- **Task requirements**: All records below are to be set down exactly, each character intact.

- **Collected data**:
▬▬▬▬▬▬▬▬▬▬
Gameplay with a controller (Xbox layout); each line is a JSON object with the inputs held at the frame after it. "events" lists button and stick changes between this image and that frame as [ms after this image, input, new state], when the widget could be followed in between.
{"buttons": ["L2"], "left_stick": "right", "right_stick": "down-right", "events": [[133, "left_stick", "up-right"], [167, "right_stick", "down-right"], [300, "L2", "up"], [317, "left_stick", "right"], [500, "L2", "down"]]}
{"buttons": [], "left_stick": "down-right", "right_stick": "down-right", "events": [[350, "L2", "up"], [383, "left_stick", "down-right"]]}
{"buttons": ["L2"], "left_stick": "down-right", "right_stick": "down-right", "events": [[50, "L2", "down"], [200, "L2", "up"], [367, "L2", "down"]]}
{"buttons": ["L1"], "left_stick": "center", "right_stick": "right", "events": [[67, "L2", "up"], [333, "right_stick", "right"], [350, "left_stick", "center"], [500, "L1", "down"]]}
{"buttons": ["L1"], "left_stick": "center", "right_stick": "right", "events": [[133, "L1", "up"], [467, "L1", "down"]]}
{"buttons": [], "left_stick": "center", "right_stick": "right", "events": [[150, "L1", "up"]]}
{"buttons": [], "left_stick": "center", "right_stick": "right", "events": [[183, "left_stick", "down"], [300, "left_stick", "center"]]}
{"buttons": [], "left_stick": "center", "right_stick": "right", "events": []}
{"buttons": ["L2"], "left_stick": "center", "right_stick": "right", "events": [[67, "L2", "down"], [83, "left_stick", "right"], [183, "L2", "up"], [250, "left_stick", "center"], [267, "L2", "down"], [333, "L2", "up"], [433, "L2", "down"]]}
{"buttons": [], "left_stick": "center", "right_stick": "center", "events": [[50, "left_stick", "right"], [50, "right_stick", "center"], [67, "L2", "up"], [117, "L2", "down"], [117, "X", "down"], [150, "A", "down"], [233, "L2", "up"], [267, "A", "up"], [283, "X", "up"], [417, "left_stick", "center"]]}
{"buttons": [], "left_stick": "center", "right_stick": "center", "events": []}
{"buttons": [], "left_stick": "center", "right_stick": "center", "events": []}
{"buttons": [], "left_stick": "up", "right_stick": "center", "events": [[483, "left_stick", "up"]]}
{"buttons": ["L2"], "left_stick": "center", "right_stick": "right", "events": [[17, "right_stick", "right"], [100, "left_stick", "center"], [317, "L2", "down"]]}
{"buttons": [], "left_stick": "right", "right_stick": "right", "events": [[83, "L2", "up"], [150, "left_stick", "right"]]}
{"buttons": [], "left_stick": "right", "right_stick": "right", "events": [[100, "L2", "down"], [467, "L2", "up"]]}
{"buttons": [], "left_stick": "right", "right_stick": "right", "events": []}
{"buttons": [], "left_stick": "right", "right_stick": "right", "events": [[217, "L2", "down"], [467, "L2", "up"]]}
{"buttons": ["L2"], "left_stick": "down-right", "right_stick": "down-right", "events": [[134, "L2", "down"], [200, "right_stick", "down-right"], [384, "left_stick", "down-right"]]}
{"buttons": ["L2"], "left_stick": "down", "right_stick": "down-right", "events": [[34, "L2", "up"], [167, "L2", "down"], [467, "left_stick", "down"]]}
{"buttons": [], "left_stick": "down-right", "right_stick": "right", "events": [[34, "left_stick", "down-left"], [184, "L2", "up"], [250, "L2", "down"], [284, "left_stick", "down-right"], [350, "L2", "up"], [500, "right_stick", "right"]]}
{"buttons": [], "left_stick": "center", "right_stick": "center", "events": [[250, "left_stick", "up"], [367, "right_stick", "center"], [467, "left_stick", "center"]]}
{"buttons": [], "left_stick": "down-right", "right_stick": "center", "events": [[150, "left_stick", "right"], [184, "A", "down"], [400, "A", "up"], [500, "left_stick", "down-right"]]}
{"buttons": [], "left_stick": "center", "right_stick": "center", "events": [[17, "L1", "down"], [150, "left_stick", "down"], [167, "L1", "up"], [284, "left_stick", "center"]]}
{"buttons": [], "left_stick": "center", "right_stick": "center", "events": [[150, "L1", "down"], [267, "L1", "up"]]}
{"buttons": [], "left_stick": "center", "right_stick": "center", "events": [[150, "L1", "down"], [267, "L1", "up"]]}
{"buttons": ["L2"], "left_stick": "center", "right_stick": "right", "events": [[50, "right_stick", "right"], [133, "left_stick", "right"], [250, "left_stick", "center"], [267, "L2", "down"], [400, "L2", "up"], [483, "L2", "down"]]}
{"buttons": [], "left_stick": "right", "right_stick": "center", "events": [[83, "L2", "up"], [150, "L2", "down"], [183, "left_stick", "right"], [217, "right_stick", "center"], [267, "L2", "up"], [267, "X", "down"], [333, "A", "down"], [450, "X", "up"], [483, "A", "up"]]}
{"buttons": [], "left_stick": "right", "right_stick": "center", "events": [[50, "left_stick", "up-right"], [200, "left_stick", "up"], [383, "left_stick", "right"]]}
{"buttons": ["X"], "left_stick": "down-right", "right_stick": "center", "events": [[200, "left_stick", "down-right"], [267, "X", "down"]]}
▬▬▬▬▬▬▬▬▬▬
- **Task solution**:
Gameplay with a controller (Xbox layout); each line is a JSON object with the inputs held at the frame after it. "events" lists button and stick changes between this image and that frame as [ms after this image, input, new state], when the widget could be followed in between.
{"buttons": ["L2"], "left_stick": "right", "right_stick": "down-right", "events": [[133, "left_stick", "up-right"], [167, "right_stick", "down-right"], [300, "L2", "up"], [317, "left_stick", "right"], [500, "L2", "down"]]}
{"buttons": [], "left_stick": "down-right", "right_stick": "down-right", "events": [[350, "L2", "up"], [383, "left_stick", "down-right"]]}
{"buttons": ["L2"], "left_stick": "down-right", "right_stick": "down-right", "events": [[50, "L2", "down"], [200, "L2", "up"], [367, "L2", "down"]]}
{"buttons": ["L1"], "left_stick": "center", "right_stick": "right", "events": [[67, "L2", "up"], [333, "right_stick", "right"], [350, "left_stick", "center"], [500, "L1", "down"]]}
{"buttons": ["L1"], "left_stick": "center", "right_stick": "right", "events": [[133, "L1", "up"], [467, "L1", "down"]]}
{"buttons": [], "left_stick": "center", "right_stick": "right", "events": [[150, "L1", "up"]]}
{"buttons": [], "left_stick": "center", "right_stick": "right", "events": [[183, "left_stick", "down"], [300, "left_stick", "center"]]}
{"buttons": [], "left_stick": "center", "right_stick": "right", "events": []}
{"buttons": ["L2"], "left_stick": "center", "right_stick": "right", "events": [[67, "L2", "down"], [83, "left_stick", "right"], [183, "L2", "up"], [250, "left_stick", "center"], [267, "L2", "down"], [333, "L2", "up"], [433, "L2", "down"]]}
{"buttons": [], "left_stick": "center", "right_stick": "center", "events": [[50, "left_stick", "right"], [50, "right_stick", "center"], [67, "L2", "up"], [117, "L2", "down"], [117, "X", "down"], [150, "A", "down"], [233, "L2", "up"], [267, "A", "up"], [283, "X", "up"], [417, "left_stick", "center"]]}
{"buttons": [], "left_stick": "center", "right_stick": "center", "events": []}
{"buttons": [], "left_stick": "center", "right_stick": "center", "events": []}
{"buttons": [], "left_stick": "up", "right_stick": "center", "events": [[483, "left_stick", "up"]]}
{"buttons": ["L2"], "left_stick": "center", "right_stick": "right", "events": [[17, "right_stick", "right"], [100, "left_stick", "center"], [317, "L2", "down"]]}
{"buttons": [], "left_stick": "right", "right_stick": "right", "events": [[83, "L2", "up"], [150, "left_stick", "right"]]}
{"buttons": [], "left_stick": "right", "right_stick": "right", "events": [[100, "L2", "down"], [467, "L2", "up"]]}
{"buttons": [], "left_stick": "right", "right_stick": "right", "events": []}
{"buttons": [], "left_stick": "right", "right_stick": "right", "events": [[217, "L2", "down"], [467, "L2", "up"]]}
{"buttons": ["L2"], "left_stick": "down-right", "right_stick": "down-right", "events": [[134, "L2", "down"], [200, "right_stick", "down-right"], [384, "left_stick", "down-right"]]}
{"buttons": ["L2"], "left_stick": "down", "right_stick": "down-right", "events": [[34, "L2", "up"], [167, "L2", "down"], [467, "left_stick", "down"]]}
{"buttons": [], "left_stick": "down-right", "right_stick": "right", "events": [[34, "left_stick", "down-left"], [184, "L2", "up"], [250, "L2", "down"], [284, "left_stick", "down-right"], [350, "L2", "up"], [500, "right_stick", "right"]]}
{"buttons": [], "left_stick": "center", "right_stick": "center", "events": [[250, "left_stick", "up"], [367, "right_stick", "center"], [467, "left_stick", "center"]]}
{"buttons": [], "left_stick": "down-right", "right_stick": "center", "events": [[150, "left_stick", "right"], [184, "A", "down"], [400, "A", "up"], [500, "left_stick", "down-right"]]}
{"buttons": [], "left_stick": "center", "right_stick": "center", "events": [[17, "L1", "down"], [150, "left_stick", "down"], [167, "L1", "up"], [284, "left_stick", "center"]]}
{"buttons": [], "left_stick": "center", "right_stick": "center", "events": [[150, "L1", "down"], [267, "L1", "up"]]}
{"buttons": [], "left_stick": "center", "right_stick": "center", "events": [[150, "L1", "down"], [267, "L1", "up"]]}
{"buttons": ["L2"], "left_stick": "center", "right_stick": "right", "events": [[50, "right_stick", "right"], [133, "left_stick", "right"], [250, "left_stick", "center"], [267, "L2", "down"], [400, "L2", "up"], [483, "L2", "down"]]}
{"buttons": [], "left_stick": "right", "right_stick": "center", "events": [[83, "L2", "up"], [150, "L2", "down"], [183, "left_stick", "right"], [217, "right_stick", "center"], [267, "L2", "up"], [267, "X", "down"], [333, "A", "down"], [450, "X", "up"], [483, "A", "up"]]}
{"buttons": [], "left_stick": "right", "right_stick": "center", "events": [[50, "left_stick", "up-right"], [200, "left_stick", "up"], [383, "left_stick", "right"]]}
{"buttons": ["X"], "left_stick": "down-right", "right_stick": "center", "events": [[200, "left_stick", "down-right"], [267, "X", "down"]]}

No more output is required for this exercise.